Description
In her first collection of new poems in a decade, Robyn Sarah chronicles the pandemic years with quiet wisdom and her flair for meshing the familiar with the numinous.
We’re Somewhere Else Now moves with ease from the particular to the abstract. These are poems of grief and unexpected change, of quiet awe at the human experience. Each poem is a window for the reader to look into, “lit room to lit room,” tracking desultory days of isolation and uncertainty, while also highlighting reasons to pay attention: playing with a grandchild, the rarity of a leap year, the calls of birds.
Three poems from the collection, originally published in The New Quarterly, were nominated for a 2025 National Magazine Award in Poetry.
Praise for Robyn Sarah
“[Her poems] illuminate the reader’s privacy without destroying the poet’s. And elegant play is going on even in the most acutely painful moments of clarity, a play of pure energy.”

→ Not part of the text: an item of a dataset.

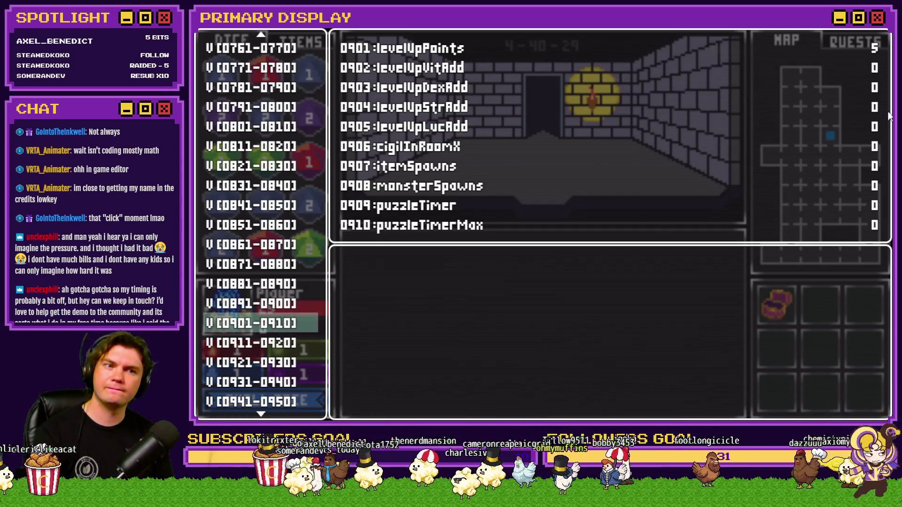
key(alt+F4)
click(520, 48)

—Margaret Avison, Canadian Women Studies
“The cool delight of her poetry is to turn those subjects of routine forgetfulness into words that quiver in the heart . . . Sarah knows the language: its pressure points, its traditions, its crevices. Trained as a musician, she also understands flow and timing, when to sing and when to keep silent.”
—Mark Abley, Montreal Gazette
“So assured and musical is the hand that shaped them that these poems tend to memorize themselves, as though they had always formed part of our experience.”
—Eric Ormsby, Books in Canada
“Robyn Sarah’s My Shoes Are Killing Me is a lyrical power. A richly inventive, precise, meditative collection . . . This is a transformative work that continuously surprises the reader.”
—Jury citation, Governor General’s Award for Poetry 2015
“[Hers] are the sort of metaphors that poets everywhere dream of conjuring. Metaphors that in their clarity of sense, image, and sound create spaces for meaning to reside — meaning that is elusive or otherwise impossible to articulate, but that leaves the reader with a heightened sense of recognition.”